Document excerpt
____________________
LaTeX note 1: how to draw B+ tree w/ TikZ

As promised, I should have updated here much more frequently. Well… things are sort of going out of control since I’ve started my grad journey. Anyways, I’m so ecstatic when getting a B+ tree straight out from LaTeX like this one below!!

I learned a great deal from this post but the B+ tree code provided does not resemble with the ones in the lecture notes (see an example below). That’s the ONLY post that I found online that talks about how to draw B+ tree in LaTeX. I’m aware that other talented people have also worked on this and provided .sty packages, but unfortunately that’s too much work and not for me 🙂 So here we go! A simple hands-on instruction on LaTeX B+ tree with TikZ!

↑ My guess is that the professor used special kind of software to draw this, otherwise it’s not easily achievable in LaTeX… based on my experience

What is B+ Tree?

I don’t want to make this post as an ancillary note of my course so won’t go into details here (pretending that I’m already an expert though I know nothing). Basically, it’s an index structure used in database management system which supports fast search and adjusts to database changes accordingly. Its predecessor is named B tree but it’s not in use anymore. You can find more details about B+ tree here (thanks Wiki!).

What is TikZ?

It’s a LaTeX package designed for graphics! It somehow reminds me of matplotlib from Python, but this one seems to be more powerful. This page contains basic examples to help you get started on TikZ (to be honest, I didn’t read it). There are some advanced graphs generated through TikZ as well; again, I only focus on the part that I’m interested in 🙂

What is LaTeX?

Please don’t ask me this, I supposed you already know or you won’t even have an interest in reading this article…

I’m in, what’s next?
____________________
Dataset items
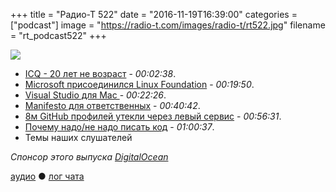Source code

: +++
title = "Радио-Т 522"
date = "2016-11-19T16:39:00"
categories = ["podcast"]
image = "https://radio-t.com/images/radio-t/rt522.jpg"
filename = "rt_podcast522"
+++

![](https://radio-t.com/images/radio-t/rt522.jpg)

- [ICQ - 20 лет не возраст](https://medium.com/@Dimitryophoto/icq-20-years-is-no-limit-8734e1eea8ea) - *00:02:38*.
- [Microsoft присоединился Linux Foundation](http://arstechnica.com/information-technology/2016/11/microsoft-yes-microsoft-joins-the-linux-foundation/) - *00:19:50*.
- [Visual Studio для Mac ](https://habrahabr.ru/company/microsoft/blog/315444/) - *00:22:26*.
- [Manifesto для ответственных](http://manifesto.responsiblesoftware.org/) - *00:40:42*.
- [8м GitHub профилей утекли через левый сервис](https://www.troyhunt.com/8-million-github-profiles-were-leaked-from-geekedins-mongodb-heres-how-to-see-yours/) - *00:56:31*.
- [Почему надо/не надо писать код](http://bravenewgeek.com/you-are-not-paid-to-write-code/) - *01:00:37*.
- Темы наших слушателей

_Спонсор этого выпуска [DigitalOcean](https://www.digitalocean.com)_

[аудио](http://cdn.radio-t.com/rt_podcast522.mp3) ● [лог чата](http://chat.radio-t.com/logs/radio-t-522.html)
<audio src="http://cdn.radio-t.com/rt_podcast522.mp3" preload="none"></audio>

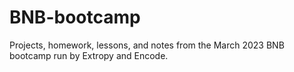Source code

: # BNB-bootcamp
Projects, homework, lessons, and notes from the March 2023 BNB bootcamp run by Extropy and Encode.


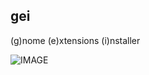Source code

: ## gei
(g)nome (e)xtensions (i)nstaller

![IMAGE](https://imgs.xkcd.com/comics/command_line_fu.png)
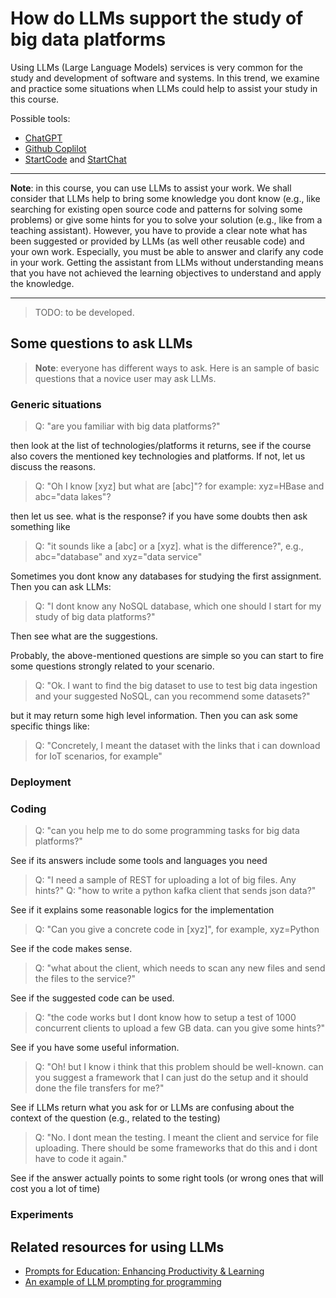 # How do LLMs support the study of big data platforms

Using LLMs (Large Language Models) services is very common for the study and development of software and systems. In this trend, we examine and practice some situations when LLMs could help to assist your study in this course.

Possible tools:
- [ChatGPT](https://chat.openai.com)
- [Github Coplilot](https://github.com/features/copilot)
- [StartCode](https://github.com/bigcode-project/starcoder) and [StartChat](https://huggingface.co/spaces/HuggingFaceH4/starchat-playground)

---

**Note**: in this course, you can use LLMs to assist your work. We shall consider that LLMs help to bring some knowledge you dont know (e.g., like searching for existing open source code and patterns for solving some problems) or give some hints for you to solve your solution (e.g., like from a teaching assistant). However, you have to provide a clear note what has been suggested or provided by LLMs (as well other reusable code) and your own work. Especially, you must be able to answer and clarify any code in your work. Getting the assistant from LLMs without understanding means that you have not achieved the learning objectives to understand and apply the knowledge.

---

>TODO: to be developed. 

## Some questions to ask LLMs

>**Note**: everyone has different ways to ask. Here is an sample of basic questions that a novice user may ask LLMs. 

### Generic situations 
>Q: "are you familiar with big data platforms?"

then look at the list of technologies/platforms it returns, see if the course also covers the mentioned key technologies and platforms. If not, let us discuss the reasons. 
>Q: "Oh I know [xyz] but what are [abc]"? for example: xyz=HBase and abc="data lakes"?

then let us see. what is the response? if you have some doubts then ask something like 
>Q: "it sounds like a [abc] or a [xyz]. what is the difference?", e.g., abc="database" and xyz="data service"

Sometimes you dont know any databases for studying the first assignment. Then you can ask LLMs:

>Q: "I dont know any NoSQL database, which one should I start for my study of big data platforms?" 

Then see what are the suggestions. 

Probably, the above-mentioned questions are simple so you can start to fire some questions strongly related to your scenario.

>Q: "Ok. I want to find the big dataset to use to test big data ingestion and your suggested NoSQL, can you recommend some datasets?"

but it may return some high level information. Then you can ask some specific things like: 

>Q: "Concretely, I meant the dataset with the links that i can download for IoT scenarios, for example"

### Deployment

### Coding 
>Q: "can you help me to do some programming tasks for big data platforms?"

See if its answers include some tools and languages you need

>Q: "I need a sample of REST for uploading a lot of big files. Any hints?"
>Q: "how to write a python kafka client that sends json data?"

See if it explains some reasonable logics for the implementation 

>Q: "Can you give a concrete code in [xyz]", for example, xyz=Python

See if the code makes sense. 

>Q: "what about the client, which needs to scan any new files and send the files to the service?"

See if the suggested code can be used. 

>Q: "the code works but I dont know how to setup a test of 1000 concurrent clients to upload a few GB data. can you give some hints?"

See if you have some useful information. 
>Q: "Oh! but I know i think that this problem should be well-known. can you suggest a framework that I can just do the setup and it should done the file transfers for me?"

See if LLMs return what you ask for or LLMs are confusing about the context of the question (e.g., related to the testing)

>Q: "No. I dont mean the testing. I meant the client and service for file uploading. There should be some frameworks that do this and i dont have to code it again."

See if the answer actually points to some right tools (or wrong ones that will cost you a lot of time)

### Experiments

## Related resources for using LLMs
- [Prompts for Education: Enhancing Productivity & Learning](https://github.com/microsoft/prompts-for-edu)
- [An example of LLM prompting for programming](https://martinfowler.com/articles/2023-chatgpt-xu-hao.html)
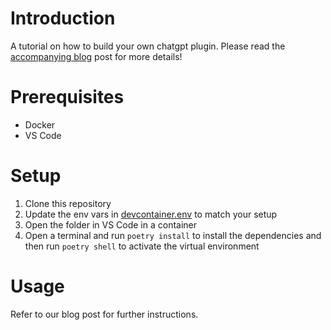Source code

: # Introduction

A tutorial on how to build your own chatgpt plugin. Please read the [accompanying blog](https://weaviate.io/blog/how-to-chatgpt-plugin) post for more details!

# Prerequisites
* Docker
* VS Code

# Setup
1. Clone this repository
2. Update the env vars in [devcontainer.env](.devcontainer/devcontainer.env) to match your setup
3. Open the folder in VS Code in a container
4. Open a terminal and run `poetry install` to install the dependencies and then run `poetry shell` to activate the virtual environment

# Usage

Refer to our blog post for further instructions.

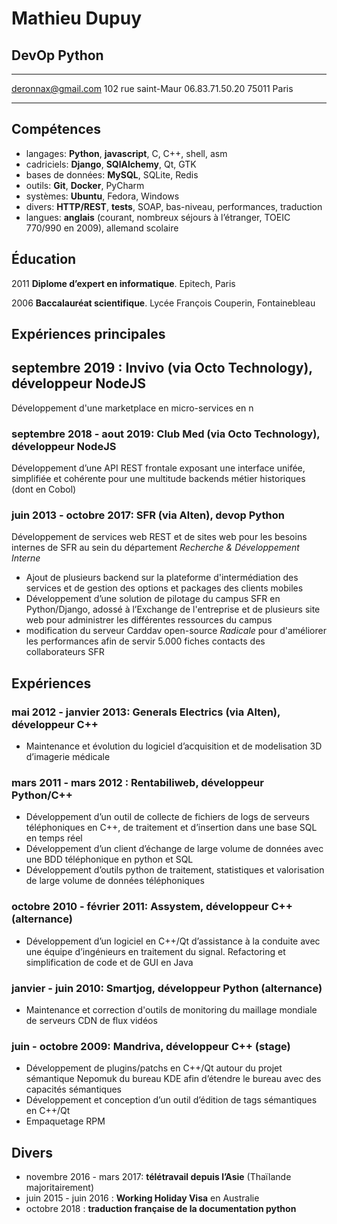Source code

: Mathieu Dupuy
=============

DevOp Python
------------

--------------------   ----------------------
deronnax@gmail.com         102 rue saint-Maur
06.83.71.50.20                    75011 Paris
--------------------   ----------------------

Compétences
-----------

* langages: **Python**, **javascript**, C, C++, shell, asm
* cadriciels: **Django**, **SQlAlchemy**, Qt, GTK
* bases de données: **MySQL**, SQLite, Redis
* outils: **Git**, **Docker**, PyCharm
* systèmes: **Ubuntu**, Fedora, Windows
* divers: **HTTP/REST**, **tests**, SOAP, bas-niveau, performances, traduction
* langues: **anglais** (courant, nombreux séjours à l’étranger, TOEIC 770/990 en 2009), allemand scolaire

Éducation
---------

2011    **Diplome d’expert en informatique**. Epitech, Paris

2006    **Baccalauréat scientifique**. Lycée François Couperin, Fontainebleau

## Expériences principales

## septembre 2019 : Invivo (via Octo Technology), **développeur NodeJS**

Développement d'une marketplace en micro-services en n

### septembre 2018 - aout 2019: Club Med (via Octo Technology), **développeur NodeJS**

Développement d’une API REST frontale exposant une interface unifée, simplifiée et cohérente pour une multitude backends métier historiques (dont en Cobol)

### juin 2013 - octobre 2017: SFR (via Alten), **devop Python**

Développement de services web REST et de sites web pour les besoins internes de SFR au sein du département *Recherche & Développement Interne*

* Ajout de plusieurs backend sur la plateforme d'intermédiation des services et de gestion des options et packages des clients mobiles
* Développement d’une solution de pilotage du campus SFR en Python/Django, adossé à l’Exchange de l'entreprise et de plusieurs site web pour administrer les différentes ressources du campus
* modification du serveur Carddav open-source *Radicale* pour d'améliorer les performances afin de servir 5.000 fiches contacts des collaborateurs SFR

## Expériences

### mai 2012 - janvier 2013: Generals Electrics (via Alten), **développeur C++**

* Maintenance et évolution du logiciel d’acquisition et de modelisation 3D d’imagerie médicale

### mars 2011 - mars 2012 : Rentabiliweb, **développeur Python/C++**

* Développement d’un outil de collecte de fichiers de logs de serveurs téléphoniques en C++, de traitement et d’insertion dans une base SQL en temps réel
* Développement d’un client d’échange de large volume de données avec une BDD téléphonique en python et SQL
* Développement d’outils python de traitement, statistiques et valorisation de large volume de données téléphoniques

### octobre 2010 - février 2011: Assystem, **développeur C++** (alternance)

* Développement d’un logiciel en C++/Qt d’assistance à la conduite avec une équipe d’ingénieurs
en traitement du signal. Refactoring et simplification de code et de GUI en Java

### janvier - juin 2010: Smartjog, **développeur Python** (alternance)

* Maintenance et correction d'outils de monitoring du maillage mondiale de serveurs CDN de flux vidéos

### juin - octobre 2009: Mandriva, **développeur C++** (stage)

* Développement de plugins/patchs en C++/Qt autour du projet sémantique Nepomuk du bureau KDE afin d’étendre le bureau avec des capacités sémantiques
* Développement et conception d’un outil d’édition de tags sémantiques en C++/Qt
* Empaquetage RPM

Divers
------

* novembre 2016 - mars 2017: **télétravail depuis l’Asie** (Thaïlande majoritairement)
* juin 2015 - juin 2016 : **Working Holiday Visa** en Australie
* octobre 2018 : **traduction française de la documentation python**
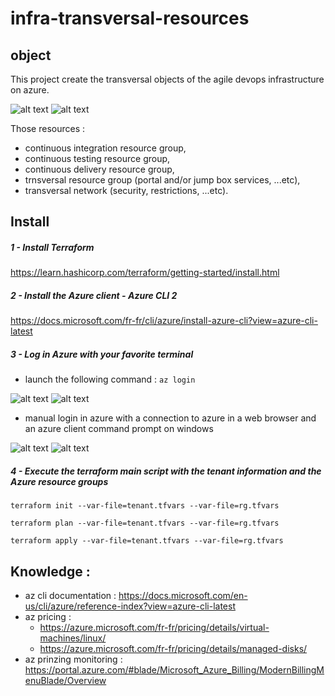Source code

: # infra-transversal-resources

## object

This project create the transversal objects of the agile devops infrastructure on azure.

![alt text](https://gitlab.itn.fr/Industrialisation/infra-transversal-resources/raw/master/agile.devops.transversal.jpg)
![alt text](https://gitlab.itn.fr/Industrialisation/infra-transversal-resources/raw/production/agile.devops.transversal.jpg)

Those resources :
 * continuous integration resource group,
 * continuous testing resource group,
 * continuous delivery resource group,
 * trnsversal resource group (portal and/or jump box services, ...etc),
 * transversal network (security, restrictions, ...etc).

## Install

##### 1 - Install Terraform
https://learn.hashicorp.com/terraform/getting-started/install.html

##### 2 - Install the Azure client - Azure CLI 2
https://docs.microsoft.com/fr-fr/cli/azure/install-azure-cli?view=azure-cli-latest

##### 3 - Log in Azure with your favorite terminal
* launch the following command : `az login`

![alt text](https://gitlab.itn.fr/Industrialisation/infra-transversal-resources/raw/master/az-log.png)
![alt text](https://gitlab.itn.fr/Industrialisation/infra-transversal-resources/raw/production/az-log.png)

* manual login in azure with a connection to azure in a web browser and an azure client command prompt on windows

![alt text](https://gitlab.itn.fr/Industrialisation/infra-transversal-resources/blob/master/az.web.login.png)
![alt text](https://gitlab.itn.fr/Industrialisation/infra-transversal-resources/raw/production/az.web.login.png)

##### 4 - Execute the terraform main script with the tenant information and the Azure resource groups
`terraform init --var-file=tenant.tfvars --var-file=rg.tfvars`

`terraform plan --var-file=tenant.tfvars --var-file=rg.tfvars`

`terraform apply --var-file=tenant.tfvars --var-file=rg.tfvars`

## Knowledge :
 * az cli documentation : https://docs.microsoft.com/en-us/cli/azure/reference-index?view=azure-cli-latest
 * az pricing :
   - https://azure.microsoft.com/fr-fr/pricing/details/virtual-machines/linux/
   - https://azure.microsoft.com/fr-fr/pricing/details/managed-disks/
 * az prinzing monitoring : https://portal.azure.com/#blade/Microsoft_Azure_Billing/ModernBillingMenuBlade/Overview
____________________
To do
1. Reproduce word for word the portion of the B+ tree post that begins with the words "What is B+ Tree?" and ends with "here (thanks Wiki!).".
2. Quote the lines of the listing from the one containing "See if its answers" through the one containing "See if the suggested code can be used.".
The B+ tree post and the listing have no connection to each other.

Responses by item number
1.
What is B+ Tree?

I don’t want to make this post as an ancillary note of my course so won’t go into details here (pretending that I’m already an expert though I know nothing). Basically, it’s an index structure used in database management system which supports fast search and adjusts to database changes accordingly. Its predecessor is named B tree but it’s not in use anymore. You can find more details about B+ tree here (thanks Wiki!).

2.
See if its answers include some tools and languages you need

>Q: "I need a sample of REST for uploading a lot of big files. Any hints?"
>Q: "how to write a python kafka client that sends json data?"

See if it explains some reasonable logics for the implementation 

>Q: "Can you give a concrete code in [xyz]", for example, xyz=Python

See if the code makes sense. 

>Q: "what about the client, which needs to scan any new files and send the files to the service?"

See if the suggested code can be used. 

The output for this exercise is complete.